Arterial thrombosis in homozygous antithrombin deficiency.

UNLABELLED: Antithrombin (AT), a serin protease inhibitor (serpin) produced in the liver, inhibits mainly thrombin and factor Xa. Antithrombin deficiency (AD) is associated with a higher incidence of thrombosis.

CASE REPORT: We report a newborn with uncomplicated birth in the 40+5 week of gestation and postnatal appearance of a reticular, livide haematoma on the right upper arm and a tonic clonic epileptic seizure. Clinical examination revealed weak pulses in the A. radialis and ulnaris. MRI scan showed a large thrombus in the A. carotis interna and externa with large cerebral infarction and a thrombus in the A. subclavia. Laboratory work up showed elevated D-dimers and antithrombin levels <20% (lowest 15%), age-related values for protein C, protein S, plasminogen, and no other inherited thrombophilia.

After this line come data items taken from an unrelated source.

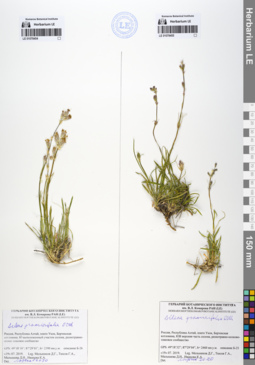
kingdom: Plantae
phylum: Tracheophyta
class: Magnoliopsida
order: Caryophyllales
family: Caryophyllaceae
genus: Silene
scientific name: Silene graminifolia
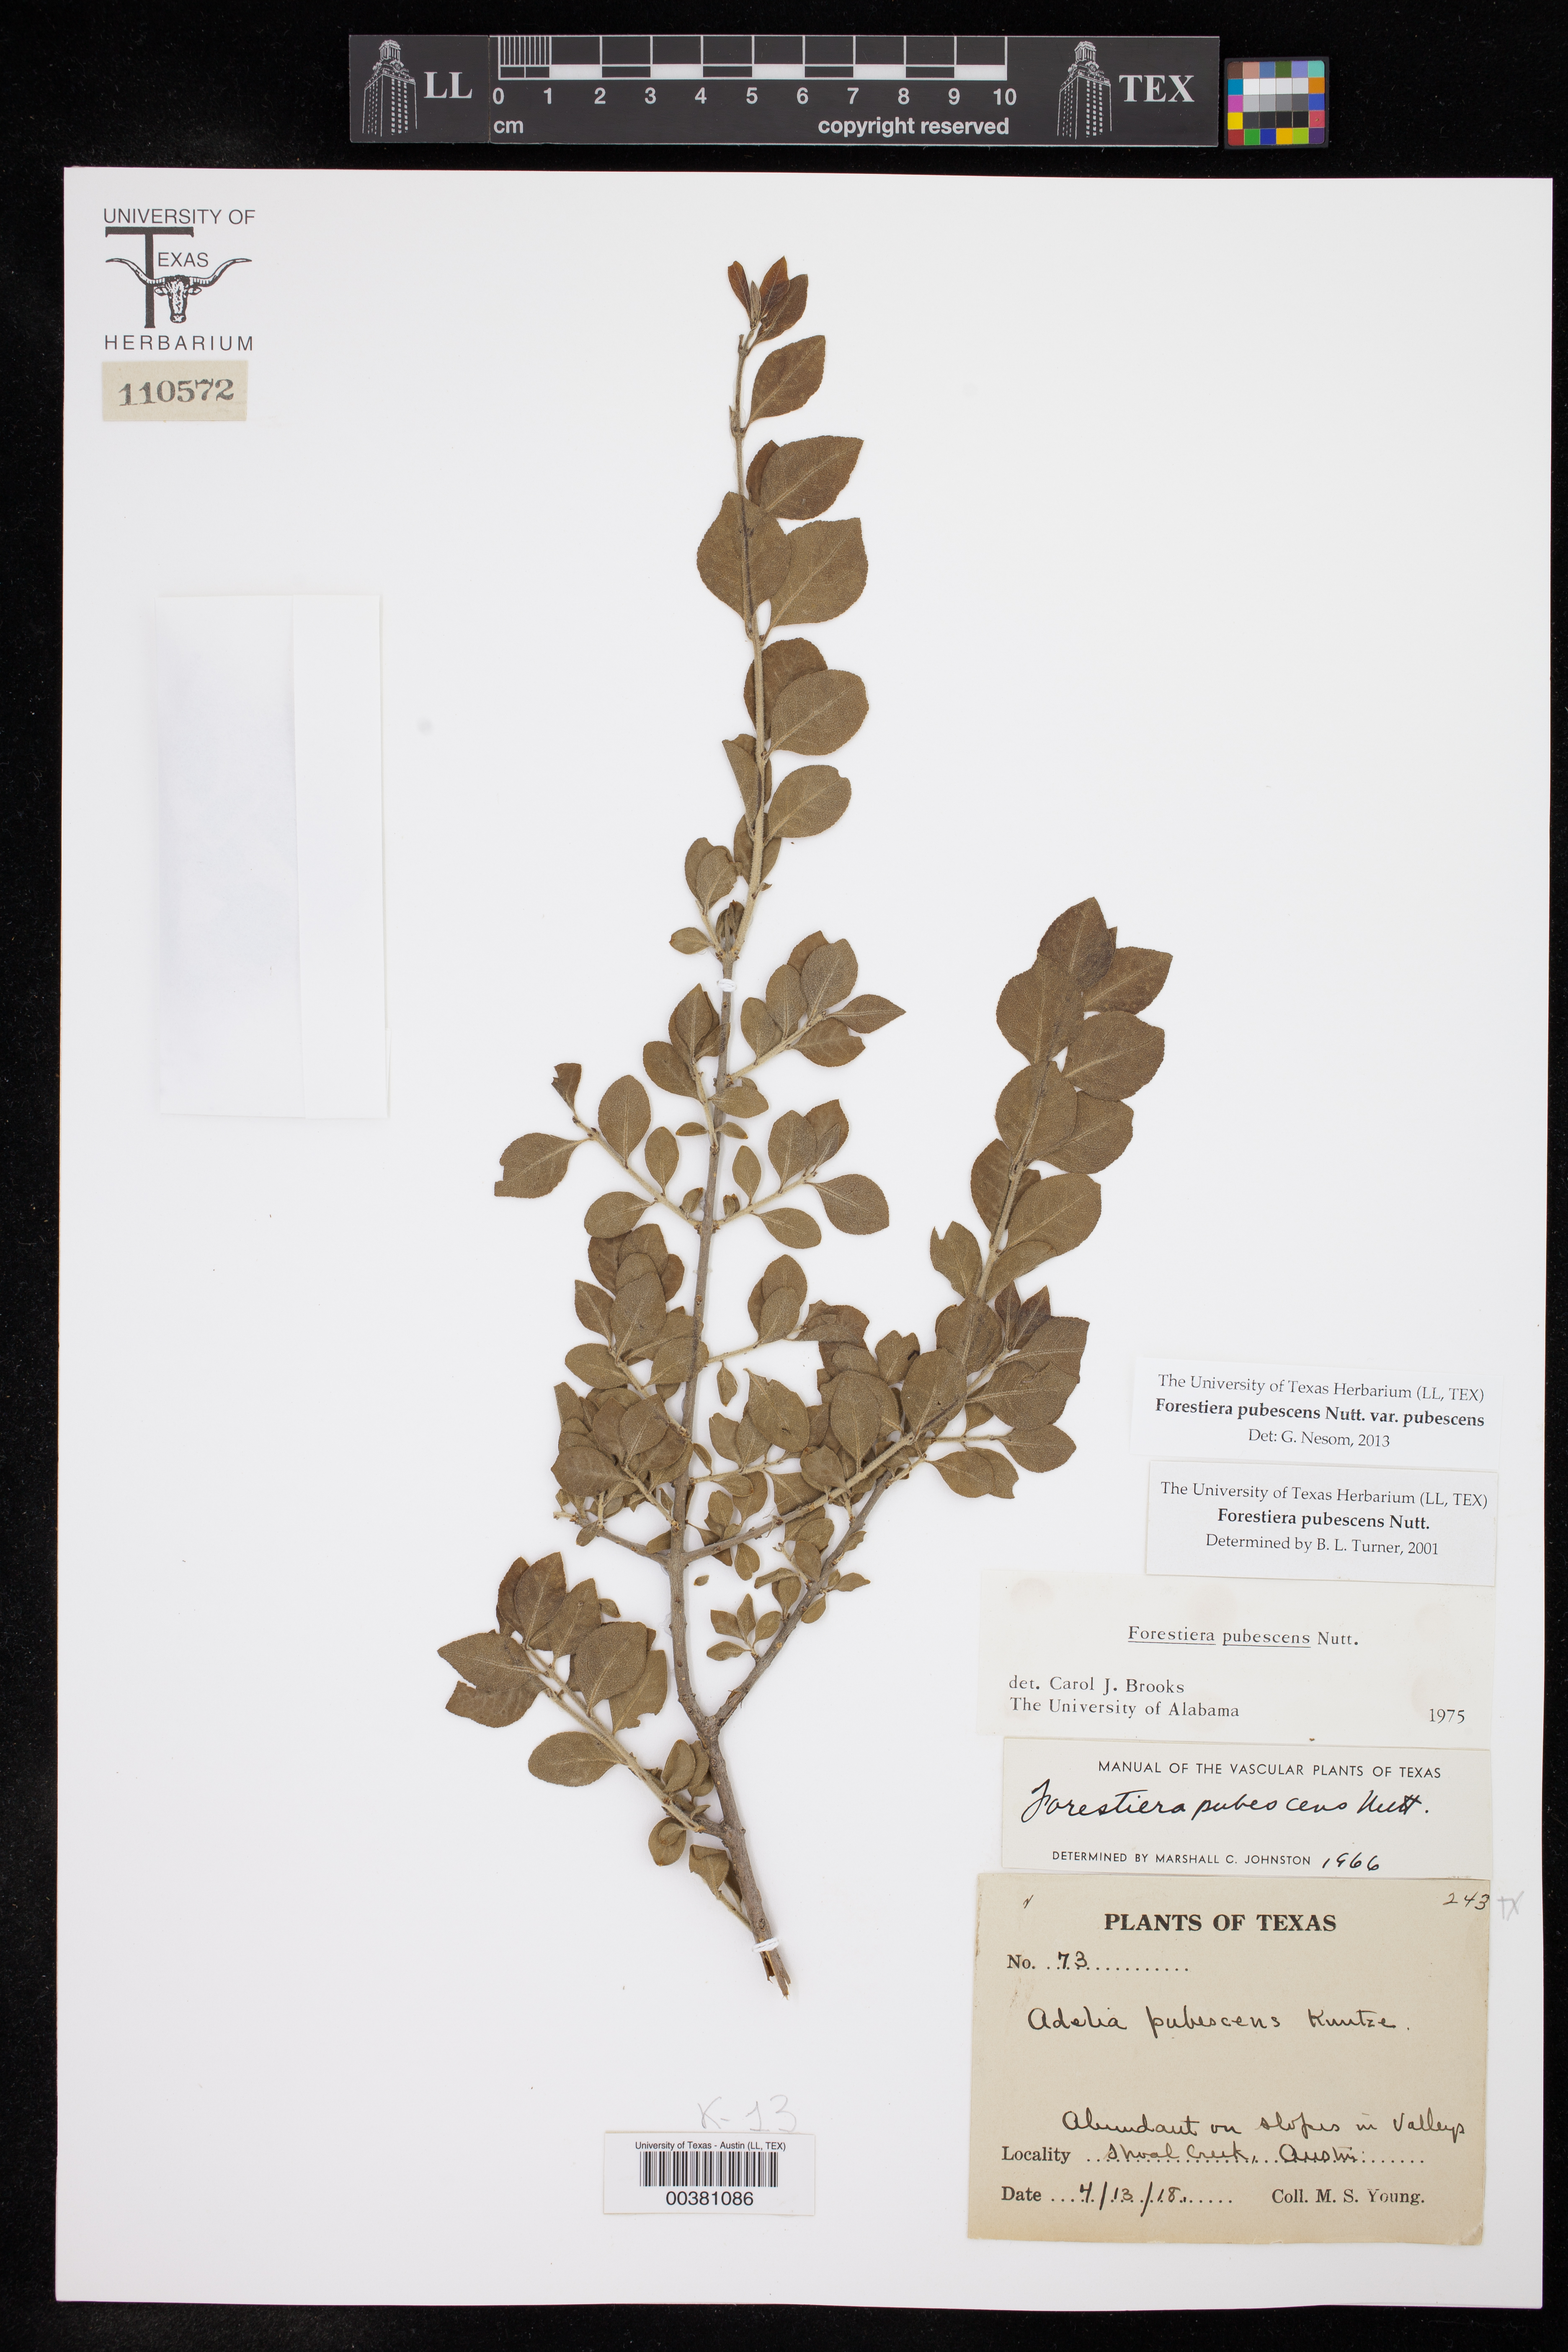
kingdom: Plantae
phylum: Tracheophyta
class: Magnoliopsida
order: Lamiales
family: Oleaceae
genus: Forestiera
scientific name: Forestiera pubescens
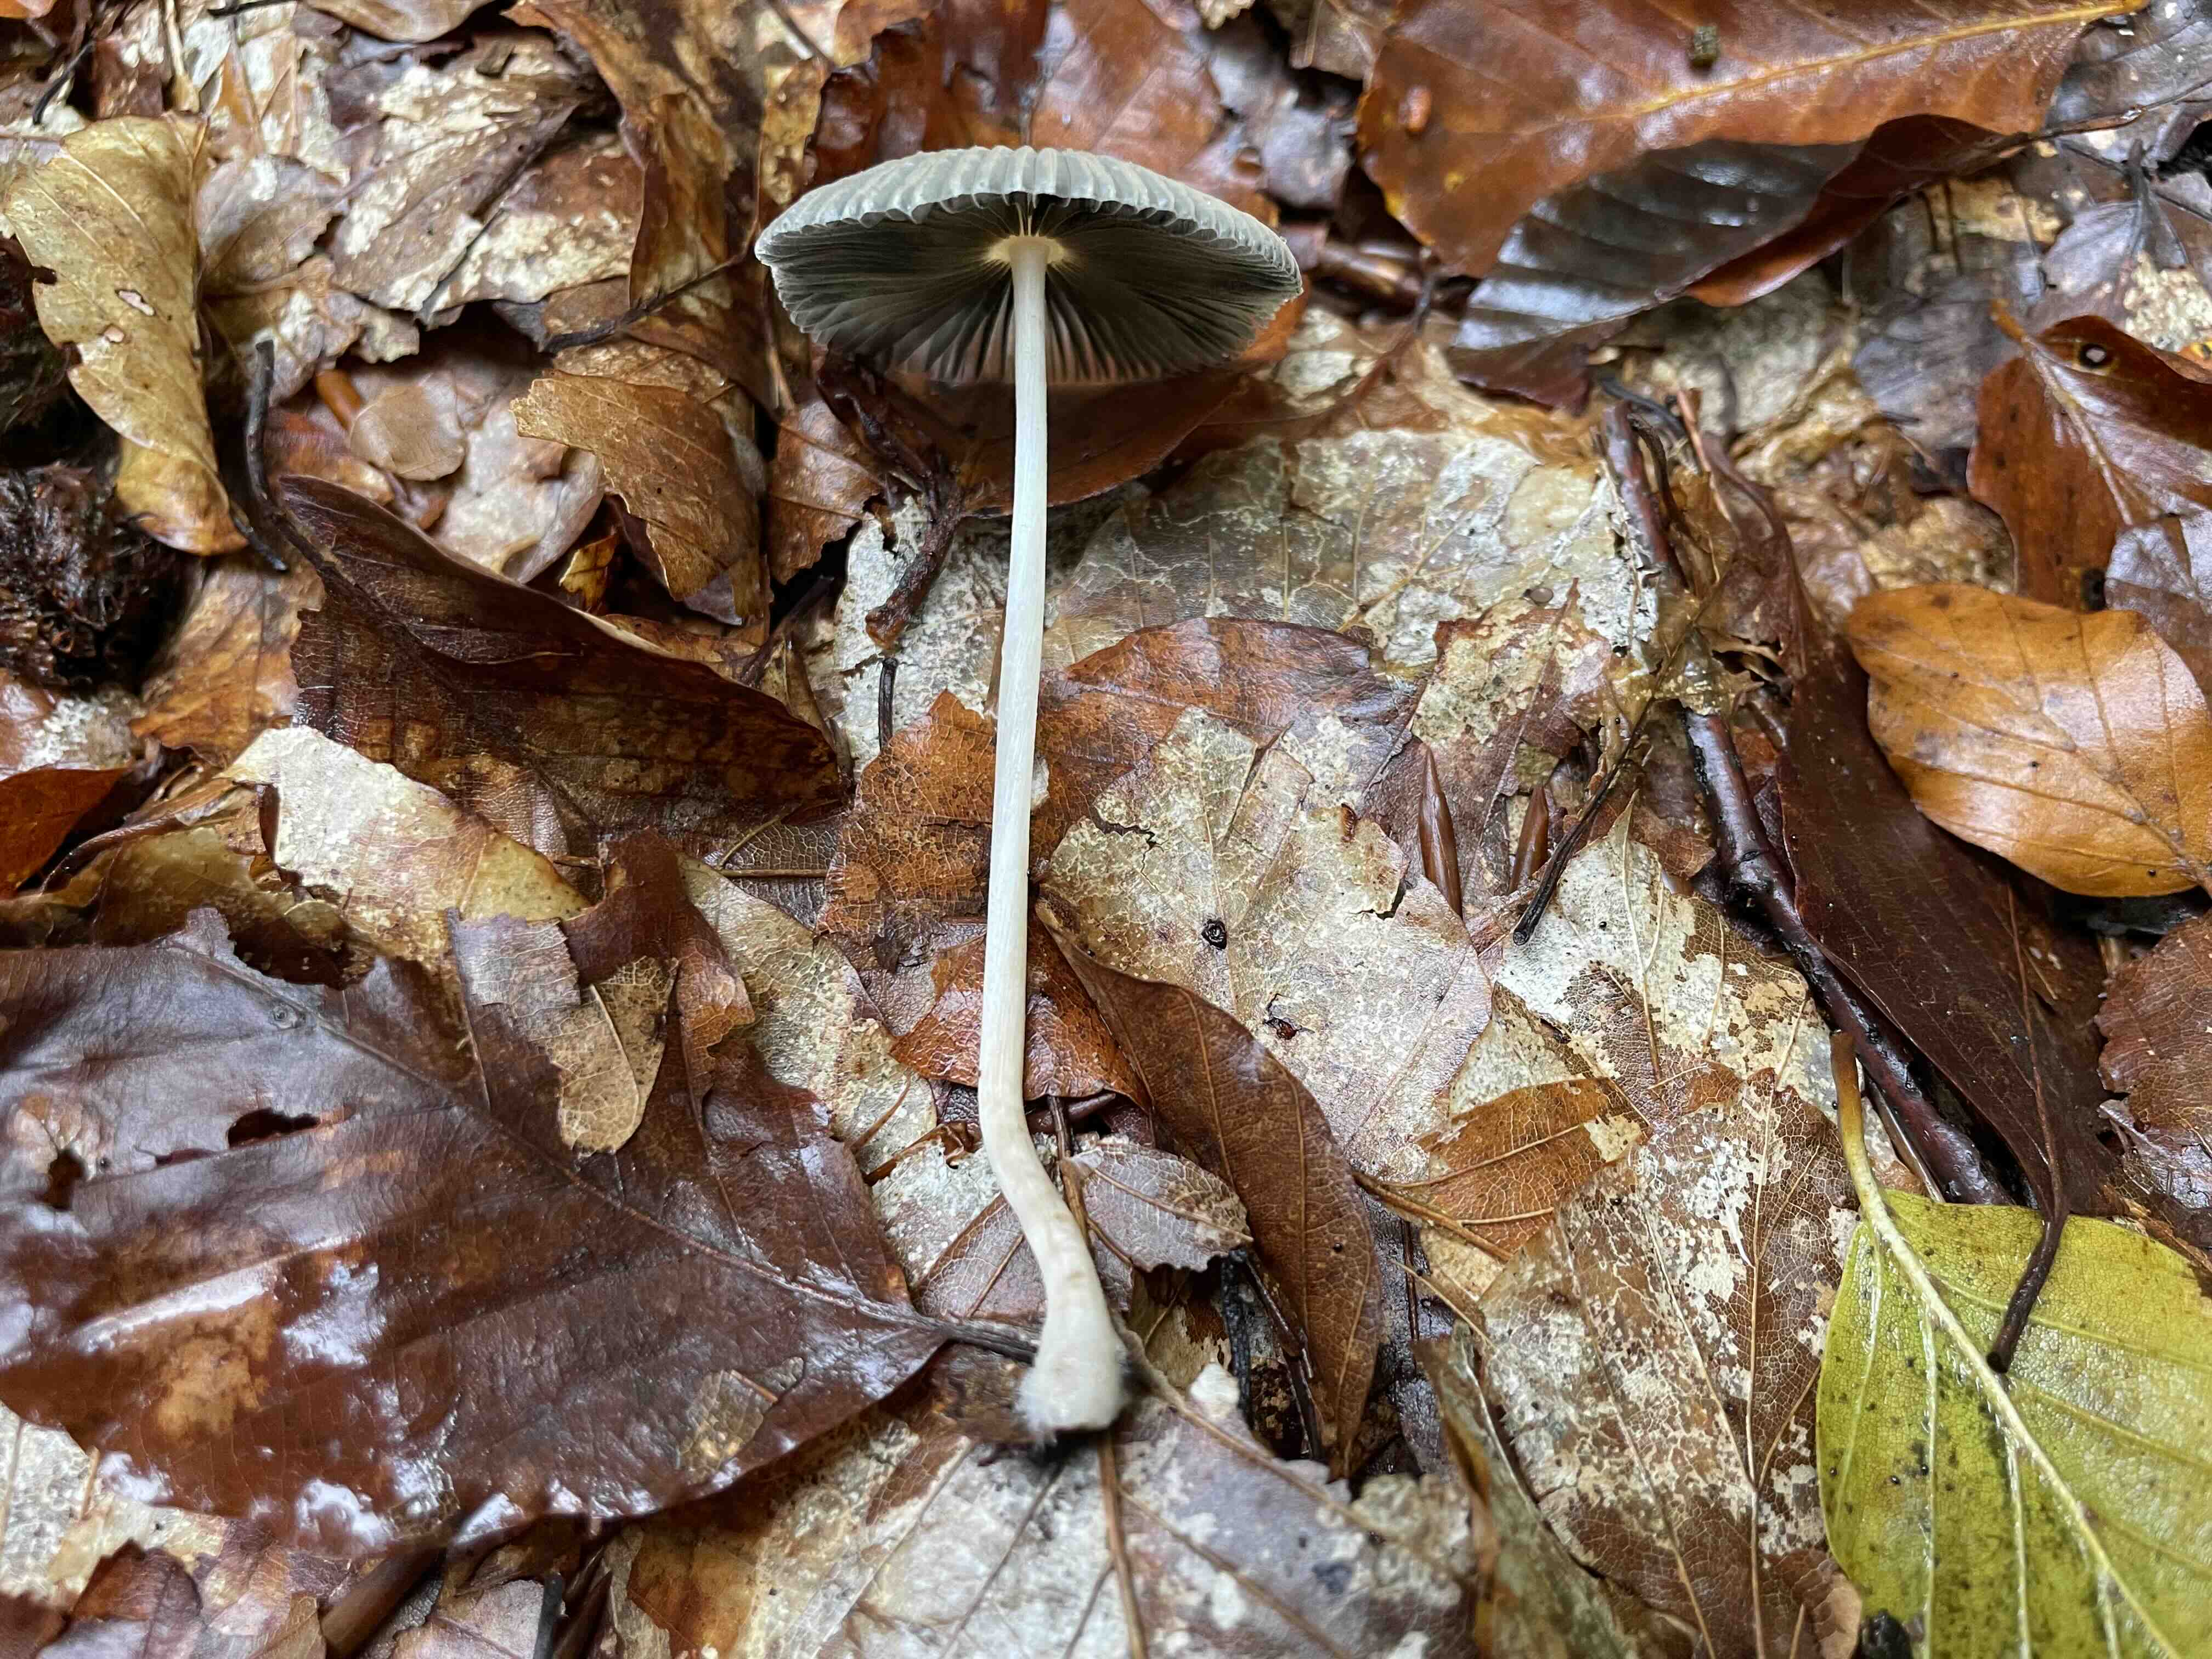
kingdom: Fungi
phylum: Basidiomycota
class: Agaricomycetes
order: Agaricales
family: Psathyrellaceae
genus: Parasola
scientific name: Parasola
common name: hjulhat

THERAPY: We started anticoagulation with unfractionated heparin intravenously (aPTT: 50-60 s) and under suspicion of an AD the substitution of AT (70 U/kg body weight). In course of time we changed anticoagulation to low molecular weight heparin (Anti Xa 0.6-0.8 U/ml) and substitution of 250 E/kg AT every second day. In the molecular work up we found a homozygous missense mutation in exon 2 of SERPINC1 gene (type "Budapest 3"). Molecular analysis showed also heterozygous mutations in both parents and a homozygous mutation in the asymptomatic brother aged three years. At age of six months we changed the anticoagulation to coumadin (INR 2.5-3.5). Anticoagulation with coumadin was also started in the brother.

DISCUSSION: Hereditary AD is associated with an increased risk of thrombosis. The homozygous status mainly leads to intrauterine fetal loss or the occurrence of peri- and postnatal thrombosis. Therapy consists in the substitution of AT and a lifelong anticoagulation with vitamin K antagonists also in asymptomatic patients.